Si alguien tenía el alma envenenada contra el Partido Colorado, ese fue el coronel Arturo Bray. Pero aun así no pudo desconocer que “Caballero inspiraba en sus seguidores una lealtad que solo terminaba con la muerte (…) Su tacto, cordura y paciencia imponen respeto; tiene, además, el buen tino de no desdeñar la colaboración de hombres con mayores luces. Velaba por su investidura con extraordinario celo” (fin de la cita).

A Caballero le sucedió en la Presidencia otro héroe de la Guerra Grande, el general Patricio Escobar, “cuya sabia y prudente administración -escribe Epifanio Méndez Fleitas- creó, en 1889, contra la opinión de los teóricos individualistas, enemigos de toda intervención del Estado, una institución llamada con el tiempo a prestar, como prestó, invalorables servicios al incremento de la agricultura y de las pequeñas industrias agrícola-ganaderas (…) Nos referimos al Banco Agrícola”.
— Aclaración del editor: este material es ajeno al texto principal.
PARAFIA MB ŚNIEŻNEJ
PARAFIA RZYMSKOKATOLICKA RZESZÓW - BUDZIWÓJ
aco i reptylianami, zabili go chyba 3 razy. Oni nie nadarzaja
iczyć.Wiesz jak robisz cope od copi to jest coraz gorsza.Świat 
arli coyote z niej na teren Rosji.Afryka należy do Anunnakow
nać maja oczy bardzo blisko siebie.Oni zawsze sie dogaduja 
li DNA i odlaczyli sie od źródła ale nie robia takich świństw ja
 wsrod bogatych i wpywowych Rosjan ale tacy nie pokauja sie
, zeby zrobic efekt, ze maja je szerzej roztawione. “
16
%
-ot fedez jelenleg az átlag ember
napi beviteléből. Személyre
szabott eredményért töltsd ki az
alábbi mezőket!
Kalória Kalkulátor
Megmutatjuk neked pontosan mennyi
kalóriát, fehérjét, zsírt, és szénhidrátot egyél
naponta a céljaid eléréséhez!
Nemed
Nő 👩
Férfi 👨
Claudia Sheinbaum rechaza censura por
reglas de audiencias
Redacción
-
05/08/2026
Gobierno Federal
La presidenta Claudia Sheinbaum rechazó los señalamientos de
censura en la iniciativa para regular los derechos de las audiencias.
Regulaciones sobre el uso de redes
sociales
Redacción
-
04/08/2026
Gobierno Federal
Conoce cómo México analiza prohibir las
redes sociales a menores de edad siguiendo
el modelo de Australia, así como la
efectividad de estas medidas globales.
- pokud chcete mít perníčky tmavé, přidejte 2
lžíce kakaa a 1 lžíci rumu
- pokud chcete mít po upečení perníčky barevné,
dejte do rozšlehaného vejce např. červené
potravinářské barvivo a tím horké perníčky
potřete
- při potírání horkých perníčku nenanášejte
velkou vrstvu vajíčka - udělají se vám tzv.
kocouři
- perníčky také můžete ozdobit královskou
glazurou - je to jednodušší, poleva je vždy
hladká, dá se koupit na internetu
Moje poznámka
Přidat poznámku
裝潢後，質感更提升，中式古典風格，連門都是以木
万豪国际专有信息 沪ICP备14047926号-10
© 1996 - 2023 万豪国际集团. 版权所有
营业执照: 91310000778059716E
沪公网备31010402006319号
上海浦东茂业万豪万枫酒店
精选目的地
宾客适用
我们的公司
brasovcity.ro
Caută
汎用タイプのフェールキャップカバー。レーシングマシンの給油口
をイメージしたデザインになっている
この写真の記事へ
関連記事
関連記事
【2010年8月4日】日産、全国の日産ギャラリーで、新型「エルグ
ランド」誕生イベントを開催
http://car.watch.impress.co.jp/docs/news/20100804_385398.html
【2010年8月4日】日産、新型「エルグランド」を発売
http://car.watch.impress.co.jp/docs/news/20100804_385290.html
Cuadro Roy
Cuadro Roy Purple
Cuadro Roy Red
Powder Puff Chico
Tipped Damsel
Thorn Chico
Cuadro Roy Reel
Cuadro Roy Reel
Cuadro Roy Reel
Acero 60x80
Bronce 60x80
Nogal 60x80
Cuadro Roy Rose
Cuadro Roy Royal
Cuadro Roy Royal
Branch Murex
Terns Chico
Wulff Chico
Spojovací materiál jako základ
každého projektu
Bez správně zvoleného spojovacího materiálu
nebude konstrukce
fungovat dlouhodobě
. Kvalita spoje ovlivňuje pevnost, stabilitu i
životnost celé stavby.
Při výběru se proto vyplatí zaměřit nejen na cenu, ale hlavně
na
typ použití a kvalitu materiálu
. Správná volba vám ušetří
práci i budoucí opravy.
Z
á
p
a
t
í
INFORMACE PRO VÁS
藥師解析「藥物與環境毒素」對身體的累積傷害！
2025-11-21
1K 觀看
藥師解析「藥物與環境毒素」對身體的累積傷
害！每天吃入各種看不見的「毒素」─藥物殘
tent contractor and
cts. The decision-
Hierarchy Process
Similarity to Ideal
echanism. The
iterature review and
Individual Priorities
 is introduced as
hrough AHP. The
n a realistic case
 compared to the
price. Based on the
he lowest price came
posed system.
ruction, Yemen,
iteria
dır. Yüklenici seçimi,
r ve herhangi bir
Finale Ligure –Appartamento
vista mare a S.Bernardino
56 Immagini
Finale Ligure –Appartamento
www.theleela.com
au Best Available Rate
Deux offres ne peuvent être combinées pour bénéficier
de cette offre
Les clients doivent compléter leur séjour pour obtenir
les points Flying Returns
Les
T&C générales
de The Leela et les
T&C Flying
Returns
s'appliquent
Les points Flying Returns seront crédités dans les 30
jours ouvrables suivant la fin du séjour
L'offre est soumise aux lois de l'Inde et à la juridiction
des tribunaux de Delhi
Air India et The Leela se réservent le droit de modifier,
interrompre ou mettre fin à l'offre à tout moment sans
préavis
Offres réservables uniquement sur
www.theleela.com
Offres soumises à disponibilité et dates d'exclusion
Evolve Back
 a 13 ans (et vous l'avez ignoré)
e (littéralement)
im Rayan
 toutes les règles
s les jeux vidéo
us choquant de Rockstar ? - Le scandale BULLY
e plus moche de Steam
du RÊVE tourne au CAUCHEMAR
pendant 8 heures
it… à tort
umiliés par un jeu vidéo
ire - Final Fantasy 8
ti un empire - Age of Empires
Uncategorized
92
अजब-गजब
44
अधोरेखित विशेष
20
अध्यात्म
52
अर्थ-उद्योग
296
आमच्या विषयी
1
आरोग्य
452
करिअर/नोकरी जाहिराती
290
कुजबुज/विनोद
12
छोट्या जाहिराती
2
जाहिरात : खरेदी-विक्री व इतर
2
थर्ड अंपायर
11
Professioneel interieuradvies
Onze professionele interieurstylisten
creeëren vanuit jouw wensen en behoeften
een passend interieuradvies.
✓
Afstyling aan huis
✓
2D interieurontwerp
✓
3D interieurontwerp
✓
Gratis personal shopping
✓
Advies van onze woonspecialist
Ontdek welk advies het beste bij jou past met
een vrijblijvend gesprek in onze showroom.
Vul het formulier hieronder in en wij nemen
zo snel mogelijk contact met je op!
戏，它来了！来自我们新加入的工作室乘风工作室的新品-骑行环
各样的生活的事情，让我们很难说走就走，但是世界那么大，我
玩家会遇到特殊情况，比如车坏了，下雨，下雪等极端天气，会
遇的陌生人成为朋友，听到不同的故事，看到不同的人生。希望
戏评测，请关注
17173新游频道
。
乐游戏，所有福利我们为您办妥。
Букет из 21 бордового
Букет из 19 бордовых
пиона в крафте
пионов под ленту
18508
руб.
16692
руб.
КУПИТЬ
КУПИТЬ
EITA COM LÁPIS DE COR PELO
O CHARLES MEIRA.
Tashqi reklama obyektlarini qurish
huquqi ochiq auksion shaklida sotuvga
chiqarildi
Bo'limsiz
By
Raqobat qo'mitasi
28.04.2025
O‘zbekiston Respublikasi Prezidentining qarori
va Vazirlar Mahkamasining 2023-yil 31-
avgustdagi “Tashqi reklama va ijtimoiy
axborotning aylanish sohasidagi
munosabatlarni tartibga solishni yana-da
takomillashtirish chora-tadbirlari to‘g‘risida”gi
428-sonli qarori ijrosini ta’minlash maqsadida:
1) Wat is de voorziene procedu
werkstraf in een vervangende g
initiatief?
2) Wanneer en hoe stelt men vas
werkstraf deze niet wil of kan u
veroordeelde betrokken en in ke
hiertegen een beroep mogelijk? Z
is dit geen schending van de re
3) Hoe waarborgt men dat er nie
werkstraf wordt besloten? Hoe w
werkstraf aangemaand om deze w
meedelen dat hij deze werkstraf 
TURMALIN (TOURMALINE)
Todas las grandes figuras de nuestra historia son controversiales. Empezando por el supremo dictador, Rodríguez de Francia, seguido por el mariscal Francisco Solano López. Nadie puede negar el aporte a la República del doctor Eligio Ayala, más allá de que las elecciones del 11 de mayo de 1924 se “hayan realizado bajo el imperio del estado de sitio, decretado por él mismo (Ayala) antes de abandonar el provisoriato” (editorial del diario Patria, 12 de mayo de 1924). O la masacre de los obreros de Puerto Pinasco, en julio de 1927, minimizada por el gobierno de Eligio Ayala, según crónicas del investigador británico Andrew Nickson (Última Hora, 7 de julio de 2013). Nadie puede olvidar, tampoco, las revolucionarias leyes sociales ni las instituciones creadas por el gobierno del coronel Rafael Franco, a pesar del decreto fascista 152, nacido a inspiración de su ministro del Interior, Gomes Freire Esteves.

Nuestra historia se escribe en claroscuro. Lamentablemente, a veces, también incorpora los premeditados olvidos. De mi parte, que no sea de su mismo partido político no me impide reconocer las cualidades y méritos intelectuales de Euclides. Así como desearle pronta recuperación. Bueno provecho.